Stephen Hawking, hayatı boyunca pes etmesine neden olabilecek her türlü olayı yaşamış bir adamdı. 21 yaşında amyotrofik lateral skleroz (ALS) teşhisi konan bilim insanı, yaşamının büyük bir kısmını engelli olarak geçirdi. Hayatının son zamanlarında iletişim kurmak için yanak kaslarını hareket ettirerek kontrol ettiği bir cihaz kullanıyordu. Hawking, bünyesini güçsüzleştiren hastalığa rağmen Albert Einstein’dan bu yana tartışmasız en tanınmış teorik fizikçi haline geldi. Kozmoloji, kuantum fiziği ve kara delikler konularında çığır açıcı çalışmalara imza attı.
Hawking’in çocukluk yıllarında oldukça mütevazi bir hayatı vardı. 4 çocuklu bir ailenin en büyük çocuğu olarak İkinci Dünya Savaşı sırasında İngiltere’de dünyaya geldi. Kendi anlatışına göre, ders çalışmak için çok fazla zaman harcamadı. Derslerine az zaman harcasa da onur derecesiyle mezun olmasının ardından Cambridge Üniversitesi’nde kozmoloji alanında doktoraya kabul edildi.

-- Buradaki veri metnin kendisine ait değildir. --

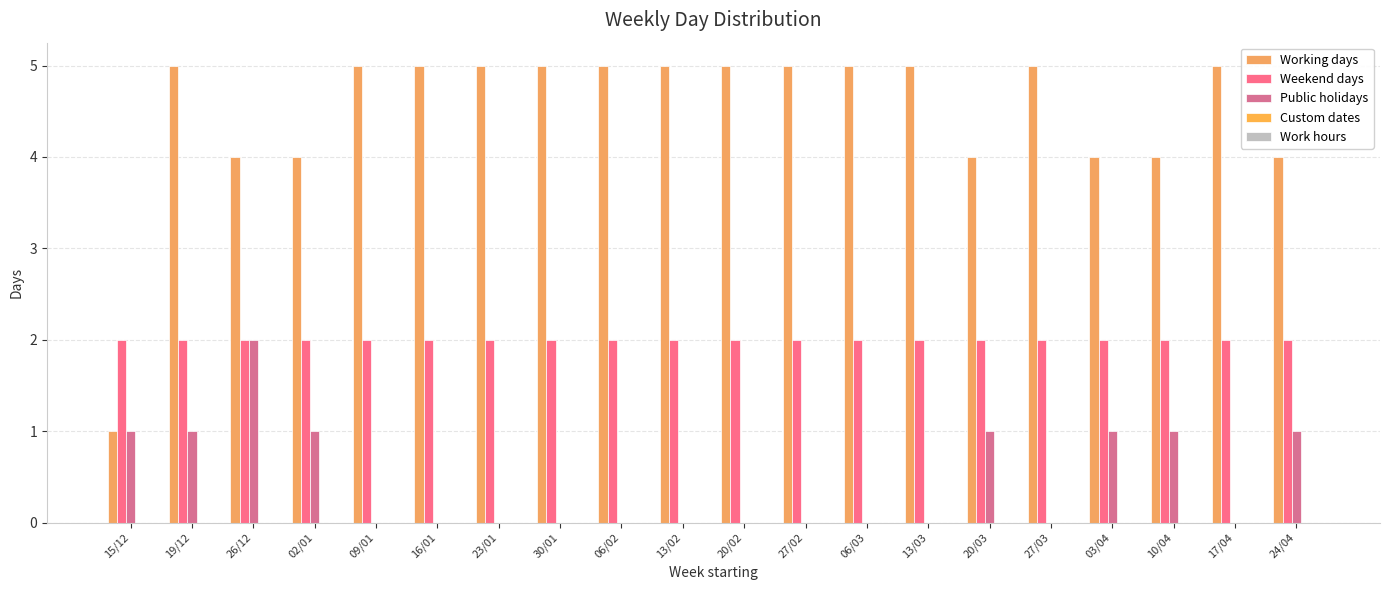

How many distinct data groups are displayed?

3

Hawking ve evren hakkındaki düşündürücü teorilerine ilişkin çok şey yazıldı. Yalnızca çalışmalarıyla değil, aynı zamanda ciddi bir engelin üstesinden gelme kararlılığıyla da dünya çapında hayranlık topladı. ALS teşhisi konulduğunda en fazla iki yıl daha yaşayacağı söylense de 50 yıldan daha uzun süre hayatta kaldı. Hawking, engeli ile ilgili hafızalarda yer eden şu cümleleri sarf etmişti:
“Engelliyseniz, muhtemelen bu sizin suçunuz değildir. Ancak, bunun için dünyayı suçlayıp insanların size acımasını beklemek de iyi bir fikir değil. Olumlu bir tutum ile içinde bulunduğunuz durumdan en üst seviyede fayda sağlayabilirsiniz. Fiziksel olarak engelli olan biri bir de üstüne psikolojik olarak engelli olmayı kaldıramaz… Bilim, engelliler için son derece uygun bir alan çünkü zihinde gerçekleşiyor. Tabii işin deneysel kısmı zaten böyle insanlar için yapılıyor ama teorik kısmı neredeyse ideal. Yapamadığım şeyler teorik fizik alanında çalışırken önemli bir engel oluşturmadı, dahası aksi durumda dahil olmam gereken ders vermek ve idari işleri yerine getirmek gibi görevlerden kurtulmama yardımcı oldu.”
Hawking’in bu tutumunun zemininde engelleri için mazeret üretmeyi reddetmesi yatıyor. Eski eşi Jane Hawking’e göre, Stephen Hawking dünyaya kararlı ve inatçı bir bakış açısı ile bakıyordu. Zaten Hawking bütün dünyaya ne denli kararlı ve inatçı olduğunu kanıtlamadı mı?
Son olarak da Hawking’in kariyeri boyunca sergilediği mizah dolu ve alçakgönüllü yapısına da değinmek gerek. Hawking, önemli bir bilimsel keşif yaptığında kendini nasıl hissettiğini soran kişiye şu yanıtı vermişti:
“Seksle kıyaslayamam ama sanırım bunun orgazmı daha uzun sürüyor.”